Orange County Modern Art curator Sarah Bancroft, who organized the show, lets it sprawl when the work needs space and then tightens the focus as the exhibition shifts between paintings and works on paper. In several rooms there are only six works on display, but given their size — about 71
2 feet by 6 feet — and given the philosophical hush that pervades their gentle, geometrical forms, one is happy for the spare arrangement and ample breathing room. But it is the light that makes the strongest case, not just for the work, but for the museum itself. The rooms are flooded with neutral light filtering in from above which, combined with the lack of windows, makes Diebenkorn’s work the sole focus of attention. Bancroft calls one of the rooms “the chapel,” and it’s a good description: Diebenkorn’s work puts you in a quiet, contemplative state, attentive to its details, its pentimenti and washes of color that seem, somehow, like the traces of water on sand, or wind on rock.
The Ocean Park series was a long and productive act of anachronism. Diebenkorn, born in 1922, had already produced abstract paintings in the 1950s, and figurative work in the 1950s and ’60s, before he moved to the Los Angeles area in 1966. In 1967, he surprised himself and his admirers by turning to abstraction again even as the rest of the art world was pursuing pop and conceptualism. While other artists were leaving the studio for more engaged and confrontational work, Diebenkorn turned inward, back to painting, back to work that built on what must have seemed like the tail end of a decades-long project to purify and elucidate the fundamentals of visual art.
Named for the neighborhood where Diebenkorn established his studio, the Ocean Park series continued for two decades, eventually reaching “Ocean Park No. 140” in 1985, a painting of two large triangle forms, one sky blue, the other green, with the suggestion of some kind of architectural interaction at the top of the canvas where their two points meet.
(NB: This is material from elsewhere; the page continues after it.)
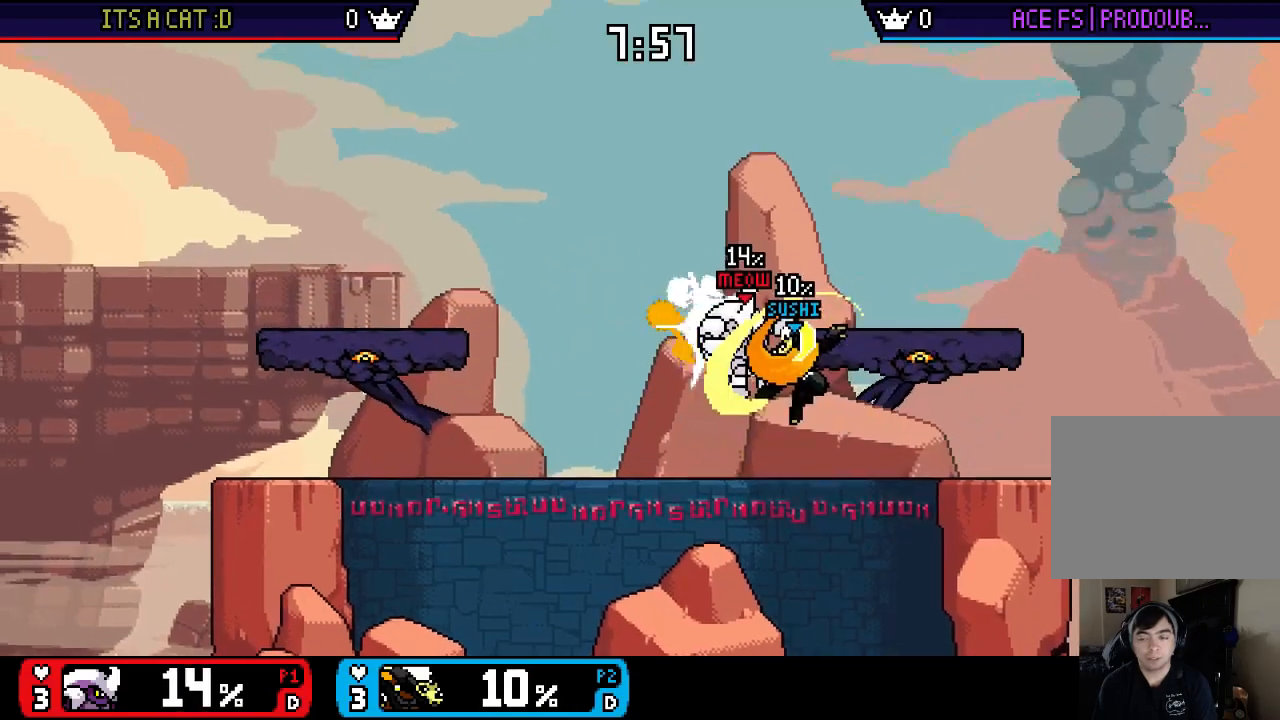
{"buttons": [], "left_stick": "left", "right_stick": "center", "events": [[33, "left_stick", "center"], [133, "X", "down"], [133, "left_stick", "left"], [267, "X", "up"], [267, "left_stick", "center"], [333, "X", "down"], [333, "left_stick", "left"], [400, "X", "up"]]}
Diebenkorn did other work, in the Bay Area, in Albuquerque and most notably for this exhibition, in a series called Lower Colorado, in which he responded to large-scale efforts to control the water and landscape of Arizona, paintings which often seem to represent the landscape as if seen from above: flat parcels of blue, green and brown that dissolve the supposed line between abstraction and representation.